Recorded information:
BEGIN

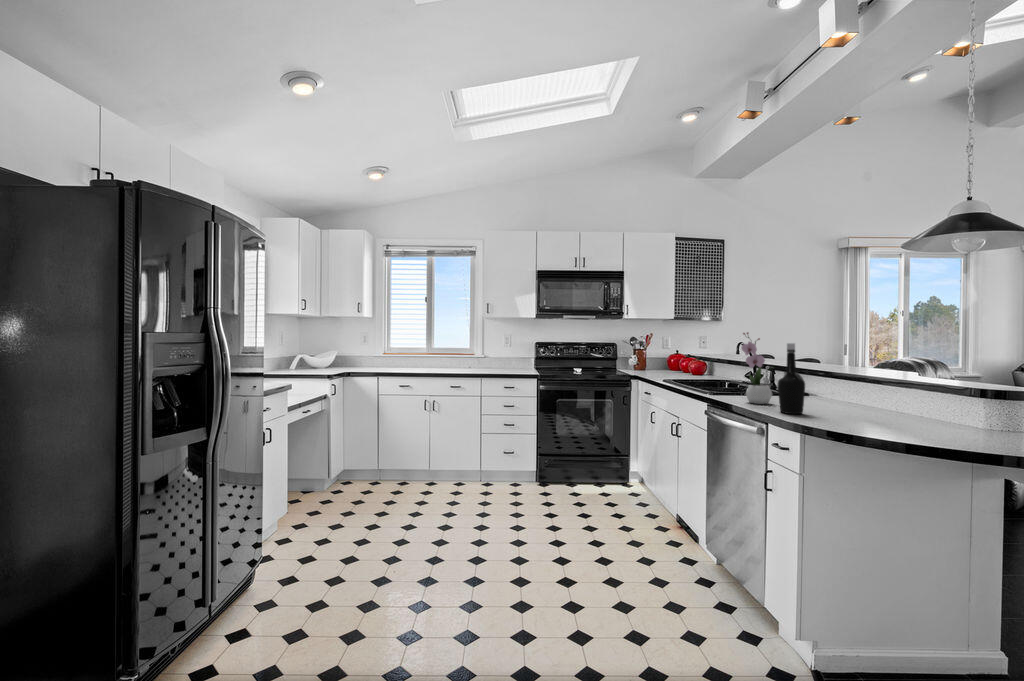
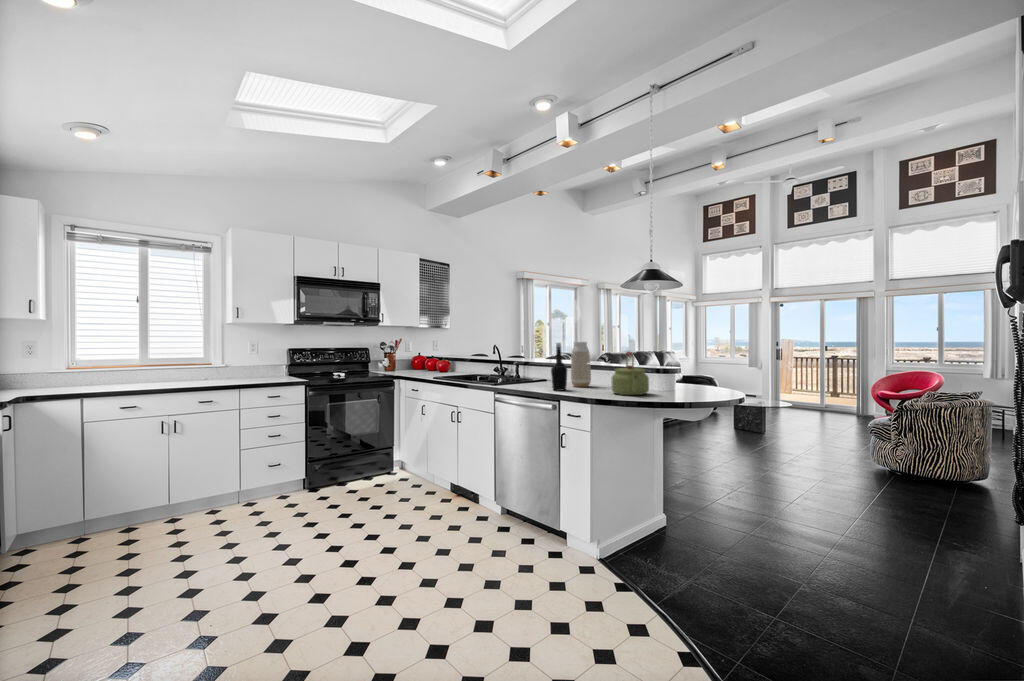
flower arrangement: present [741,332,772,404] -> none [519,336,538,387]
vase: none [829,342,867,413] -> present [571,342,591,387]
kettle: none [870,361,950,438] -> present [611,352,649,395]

END
BEGIN

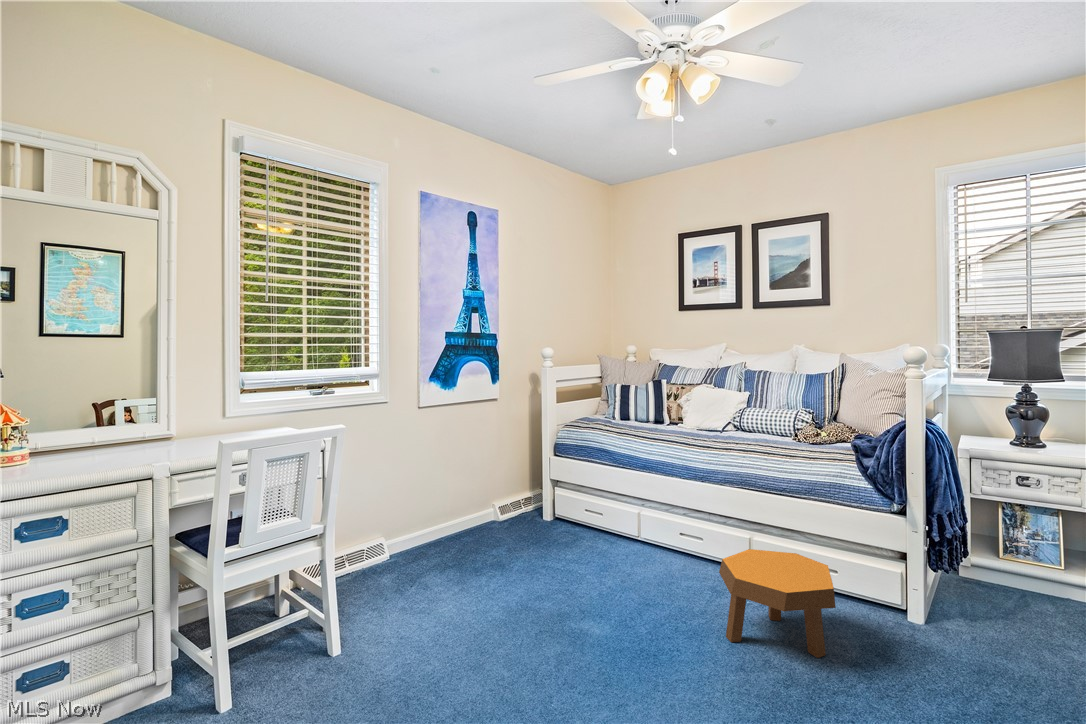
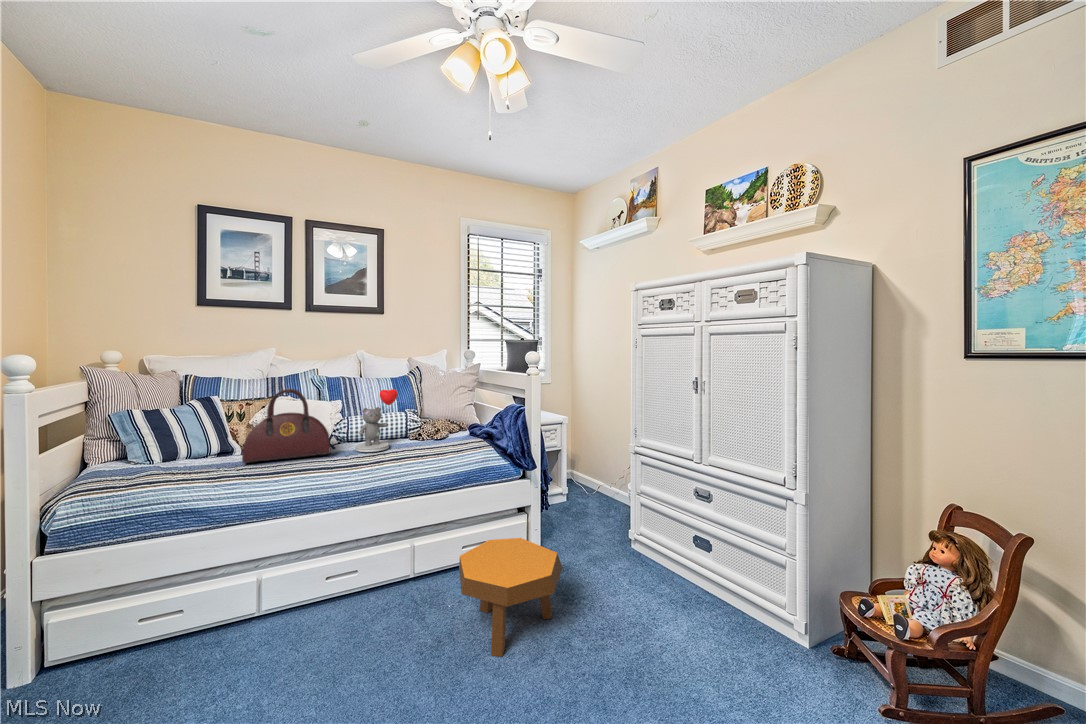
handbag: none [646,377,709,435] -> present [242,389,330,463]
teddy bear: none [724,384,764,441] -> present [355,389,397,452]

END

Task goal:
Look above for the line with "flower arrangement: present" and the line with "kettle: none [870,361,950,438]", and reproduce exactly those two lines plus every line between, nothing more.

Output:
flower arrangement: present [741,332,772,404] -> none [519,336,538,387]
vase: none [829,342,867,413] -> present [571,342,591,387]
kettle: none [870,361,950,438] -> present [611,352,649,395]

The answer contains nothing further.